Shiraev and Levy (2017) defined culture as “a set of attitudes, behaviors, and symbols shared by a group of people and usually passed down from one generation to the next (p. 4), which extended my own understanding of culture beyond that of a familial background. I simply thought that, culturally wise, I was just a German/American; my mom was a first generation from German and my father was a many generation from who knows where.

I have fondness for both the German flag, as well as the American flag, though growing up I was careful who I told about my half German ethnicity after being asked if I was a Nazi one too many times. It was nice knowing information about German beyond that of World War II and the Nazi’s, to be able to understand that they were a very accepting and no bull crap people compared to most Americans. I do believe that America holds more of a traditional culture than that of Germany, though with each generation of Americans we’re heading more towards a more nontraditional culture.

## [Data supplied]
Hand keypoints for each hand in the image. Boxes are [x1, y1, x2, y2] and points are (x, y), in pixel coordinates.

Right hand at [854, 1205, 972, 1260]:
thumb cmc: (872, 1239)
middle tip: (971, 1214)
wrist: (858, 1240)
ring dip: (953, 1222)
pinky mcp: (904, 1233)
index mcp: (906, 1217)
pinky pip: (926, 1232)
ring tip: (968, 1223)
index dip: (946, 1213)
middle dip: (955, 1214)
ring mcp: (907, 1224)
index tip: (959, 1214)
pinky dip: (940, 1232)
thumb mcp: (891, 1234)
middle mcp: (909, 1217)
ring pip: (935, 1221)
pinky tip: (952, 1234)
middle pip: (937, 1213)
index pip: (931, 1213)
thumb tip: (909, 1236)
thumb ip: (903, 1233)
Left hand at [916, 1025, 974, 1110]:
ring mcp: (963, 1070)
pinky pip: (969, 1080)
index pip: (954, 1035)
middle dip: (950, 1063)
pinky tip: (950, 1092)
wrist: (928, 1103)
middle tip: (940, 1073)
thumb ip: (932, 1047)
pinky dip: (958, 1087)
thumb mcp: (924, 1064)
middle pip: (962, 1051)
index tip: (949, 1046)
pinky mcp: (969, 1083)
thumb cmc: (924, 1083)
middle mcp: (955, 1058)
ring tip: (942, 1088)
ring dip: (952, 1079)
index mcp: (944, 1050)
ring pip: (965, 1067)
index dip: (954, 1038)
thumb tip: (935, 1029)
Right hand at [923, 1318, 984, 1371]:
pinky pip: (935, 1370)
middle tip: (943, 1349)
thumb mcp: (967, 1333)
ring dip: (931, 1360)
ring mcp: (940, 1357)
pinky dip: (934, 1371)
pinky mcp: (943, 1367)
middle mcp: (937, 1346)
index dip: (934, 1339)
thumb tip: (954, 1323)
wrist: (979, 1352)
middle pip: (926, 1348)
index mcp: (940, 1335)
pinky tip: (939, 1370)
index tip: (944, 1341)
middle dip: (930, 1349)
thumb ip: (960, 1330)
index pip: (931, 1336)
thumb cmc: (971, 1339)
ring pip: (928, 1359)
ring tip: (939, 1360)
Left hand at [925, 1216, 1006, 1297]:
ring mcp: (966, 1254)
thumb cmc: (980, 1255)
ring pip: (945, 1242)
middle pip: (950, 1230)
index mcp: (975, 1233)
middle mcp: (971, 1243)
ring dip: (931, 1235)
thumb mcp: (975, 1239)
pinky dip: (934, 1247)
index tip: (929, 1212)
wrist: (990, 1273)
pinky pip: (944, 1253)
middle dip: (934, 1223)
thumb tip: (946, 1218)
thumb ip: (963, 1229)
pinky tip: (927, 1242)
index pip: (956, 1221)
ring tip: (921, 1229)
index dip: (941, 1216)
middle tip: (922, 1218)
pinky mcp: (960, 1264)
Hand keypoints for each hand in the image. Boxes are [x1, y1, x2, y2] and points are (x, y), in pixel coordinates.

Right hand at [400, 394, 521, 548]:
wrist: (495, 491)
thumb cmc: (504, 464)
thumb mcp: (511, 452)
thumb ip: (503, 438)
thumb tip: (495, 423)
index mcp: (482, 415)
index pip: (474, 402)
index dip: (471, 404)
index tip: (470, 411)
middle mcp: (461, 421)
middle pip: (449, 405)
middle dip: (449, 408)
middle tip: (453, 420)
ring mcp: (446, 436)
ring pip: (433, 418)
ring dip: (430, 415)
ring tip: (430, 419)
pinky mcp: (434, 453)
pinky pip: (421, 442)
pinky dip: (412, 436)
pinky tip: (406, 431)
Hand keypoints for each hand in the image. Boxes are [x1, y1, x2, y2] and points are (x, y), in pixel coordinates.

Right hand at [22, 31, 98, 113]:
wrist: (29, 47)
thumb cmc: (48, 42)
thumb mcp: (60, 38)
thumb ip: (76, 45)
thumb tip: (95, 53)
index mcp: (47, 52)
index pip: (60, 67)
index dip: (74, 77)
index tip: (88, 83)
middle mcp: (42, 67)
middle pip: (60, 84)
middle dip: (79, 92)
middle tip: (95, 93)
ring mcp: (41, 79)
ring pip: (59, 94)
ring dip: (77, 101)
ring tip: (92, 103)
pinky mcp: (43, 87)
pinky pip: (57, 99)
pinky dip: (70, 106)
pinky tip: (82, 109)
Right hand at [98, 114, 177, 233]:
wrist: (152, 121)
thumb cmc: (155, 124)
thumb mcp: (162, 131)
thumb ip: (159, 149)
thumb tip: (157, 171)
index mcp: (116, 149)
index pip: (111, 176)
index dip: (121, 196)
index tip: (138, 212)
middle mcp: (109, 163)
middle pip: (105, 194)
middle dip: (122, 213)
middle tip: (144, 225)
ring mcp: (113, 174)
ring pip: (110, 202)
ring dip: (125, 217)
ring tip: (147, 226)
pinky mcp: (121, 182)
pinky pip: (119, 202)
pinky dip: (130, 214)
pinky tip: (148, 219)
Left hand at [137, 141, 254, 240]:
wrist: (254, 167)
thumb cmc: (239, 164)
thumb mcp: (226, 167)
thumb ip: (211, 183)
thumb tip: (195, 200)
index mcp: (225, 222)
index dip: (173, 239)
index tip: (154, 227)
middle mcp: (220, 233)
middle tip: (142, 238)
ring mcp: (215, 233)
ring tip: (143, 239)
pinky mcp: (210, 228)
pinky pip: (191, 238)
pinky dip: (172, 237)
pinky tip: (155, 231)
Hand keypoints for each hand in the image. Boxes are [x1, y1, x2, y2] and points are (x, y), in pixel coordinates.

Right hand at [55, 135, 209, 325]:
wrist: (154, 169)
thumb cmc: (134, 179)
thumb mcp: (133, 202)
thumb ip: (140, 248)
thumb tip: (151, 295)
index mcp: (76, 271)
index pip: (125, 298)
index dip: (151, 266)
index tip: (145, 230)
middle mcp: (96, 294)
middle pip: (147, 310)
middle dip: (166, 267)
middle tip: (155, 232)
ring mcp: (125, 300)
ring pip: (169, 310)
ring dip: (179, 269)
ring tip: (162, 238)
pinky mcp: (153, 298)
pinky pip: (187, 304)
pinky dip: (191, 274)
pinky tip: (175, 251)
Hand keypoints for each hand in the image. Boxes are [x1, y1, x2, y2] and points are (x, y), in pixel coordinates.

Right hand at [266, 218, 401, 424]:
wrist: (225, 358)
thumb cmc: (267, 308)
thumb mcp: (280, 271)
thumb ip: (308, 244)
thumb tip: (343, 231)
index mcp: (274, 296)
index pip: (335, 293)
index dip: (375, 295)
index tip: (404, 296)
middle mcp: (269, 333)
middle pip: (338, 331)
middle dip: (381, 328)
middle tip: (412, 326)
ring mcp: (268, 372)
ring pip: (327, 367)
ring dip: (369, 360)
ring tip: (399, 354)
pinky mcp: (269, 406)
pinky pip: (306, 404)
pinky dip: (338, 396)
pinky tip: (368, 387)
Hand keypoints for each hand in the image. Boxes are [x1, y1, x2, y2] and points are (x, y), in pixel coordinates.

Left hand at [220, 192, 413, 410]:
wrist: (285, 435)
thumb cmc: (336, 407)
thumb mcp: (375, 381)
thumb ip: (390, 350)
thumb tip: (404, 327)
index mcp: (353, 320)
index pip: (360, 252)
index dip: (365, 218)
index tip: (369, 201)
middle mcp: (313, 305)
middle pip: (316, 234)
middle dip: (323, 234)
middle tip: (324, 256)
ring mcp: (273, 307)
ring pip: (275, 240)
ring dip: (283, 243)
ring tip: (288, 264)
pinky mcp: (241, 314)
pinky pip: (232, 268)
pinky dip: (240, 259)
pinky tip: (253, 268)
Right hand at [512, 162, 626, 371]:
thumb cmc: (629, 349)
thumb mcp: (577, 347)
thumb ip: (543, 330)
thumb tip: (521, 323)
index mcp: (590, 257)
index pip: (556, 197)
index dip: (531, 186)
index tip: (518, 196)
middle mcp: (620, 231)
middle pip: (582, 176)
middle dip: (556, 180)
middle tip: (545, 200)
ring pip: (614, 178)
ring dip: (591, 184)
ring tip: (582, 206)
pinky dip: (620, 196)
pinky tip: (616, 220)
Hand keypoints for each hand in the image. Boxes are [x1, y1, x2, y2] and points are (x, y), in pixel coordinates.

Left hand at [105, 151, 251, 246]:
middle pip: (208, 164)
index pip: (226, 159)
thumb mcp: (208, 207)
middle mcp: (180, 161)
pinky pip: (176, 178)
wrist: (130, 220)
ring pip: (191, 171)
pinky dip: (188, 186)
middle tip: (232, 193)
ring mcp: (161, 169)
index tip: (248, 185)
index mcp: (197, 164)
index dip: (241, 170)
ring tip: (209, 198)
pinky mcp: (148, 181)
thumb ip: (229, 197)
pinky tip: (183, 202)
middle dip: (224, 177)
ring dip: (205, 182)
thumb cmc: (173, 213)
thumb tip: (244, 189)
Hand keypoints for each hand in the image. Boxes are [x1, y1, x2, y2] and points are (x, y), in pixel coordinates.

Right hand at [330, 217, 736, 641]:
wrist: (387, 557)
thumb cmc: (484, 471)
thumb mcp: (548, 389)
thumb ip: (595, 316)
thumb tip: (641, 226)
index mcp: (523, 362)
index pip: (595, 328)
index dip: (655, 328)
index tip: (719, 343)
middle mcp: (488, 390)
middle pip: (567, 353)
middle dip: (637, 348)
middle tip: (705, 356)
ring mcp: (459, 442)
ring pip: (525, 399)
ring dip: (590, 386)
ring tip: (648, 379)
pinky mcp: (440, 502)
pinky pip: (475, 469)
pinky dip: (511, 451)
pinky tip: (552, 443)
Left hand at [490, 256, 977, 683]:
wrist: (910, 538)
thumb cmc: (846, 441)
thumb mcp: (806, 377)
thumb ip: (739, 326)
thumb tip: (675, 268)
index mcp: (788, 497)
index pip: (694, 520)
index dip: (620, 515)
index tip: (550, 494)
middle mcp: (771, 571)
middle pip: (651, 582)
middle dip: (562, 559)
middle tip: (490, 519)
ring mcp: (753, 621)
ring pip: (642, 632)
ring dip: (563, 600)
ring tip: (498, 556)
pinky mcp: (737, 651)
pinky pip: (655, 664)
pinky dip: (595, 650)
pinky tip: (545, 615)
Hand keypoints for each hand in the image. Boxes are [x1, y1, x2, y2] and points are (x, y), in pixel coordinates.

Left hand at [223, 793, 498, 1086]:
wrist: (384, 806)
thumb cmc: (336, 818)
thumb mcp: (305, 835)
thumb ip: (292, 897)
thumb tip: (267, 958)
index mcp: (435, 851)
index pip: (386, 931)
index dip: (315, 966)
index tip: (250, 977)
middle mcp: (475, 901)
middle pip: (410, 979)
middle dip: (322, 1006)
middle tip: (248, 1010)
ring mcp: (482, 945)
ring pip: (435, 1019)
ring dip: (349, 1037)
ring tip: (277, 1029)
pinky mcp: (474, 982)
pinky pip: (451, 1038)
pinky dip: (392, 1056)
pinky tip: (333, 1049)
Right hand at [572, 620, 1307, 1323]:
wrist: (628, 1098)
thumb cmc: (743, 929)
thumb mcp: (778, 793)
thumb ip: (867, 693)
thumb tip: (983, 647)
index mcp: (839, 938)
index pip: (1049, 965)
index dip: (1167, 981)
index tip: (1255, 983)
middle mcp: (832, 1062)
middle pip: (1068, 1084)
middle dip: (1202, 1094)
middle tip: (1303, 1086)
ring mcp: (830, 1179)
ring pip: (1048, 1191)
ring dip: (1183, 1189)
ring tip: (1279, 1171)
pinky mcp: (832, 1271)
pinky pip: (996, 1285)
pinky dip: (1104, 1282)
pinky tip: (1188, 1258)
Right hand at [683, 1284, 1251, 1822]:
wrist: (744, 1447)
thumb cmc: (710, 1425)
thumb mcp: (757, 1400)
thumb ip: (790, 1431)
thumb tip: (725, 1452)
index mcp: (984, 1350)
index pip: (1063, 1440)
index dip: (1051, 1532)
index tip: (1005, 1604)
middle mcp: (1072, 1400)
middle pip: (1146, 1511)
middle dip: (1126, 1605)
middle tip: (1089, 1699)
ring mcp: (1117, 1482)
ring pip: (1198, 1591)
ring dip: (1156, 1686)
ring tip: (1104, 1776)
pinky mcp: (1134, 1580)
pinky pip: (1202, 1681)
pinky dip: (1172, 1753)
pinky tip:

## [What needs to be done]
Return everything from "Shiraev and Levy" down to "who knows where." in the passage on German and American culture, unchanged. None of the data is needed here.

## [Task result]
Shiraev and Levy (2017) defined culture as “a set of attitudes, behaviors, and symbols shared by a group of people and usually passed down from one generation to the next (p. 4), which extended my own understanding of culture beyond that of a familial background. I simply thought that, culturally wise, I was just a German/American; my mom was a first generation from German and my father was a many generation from who knows where.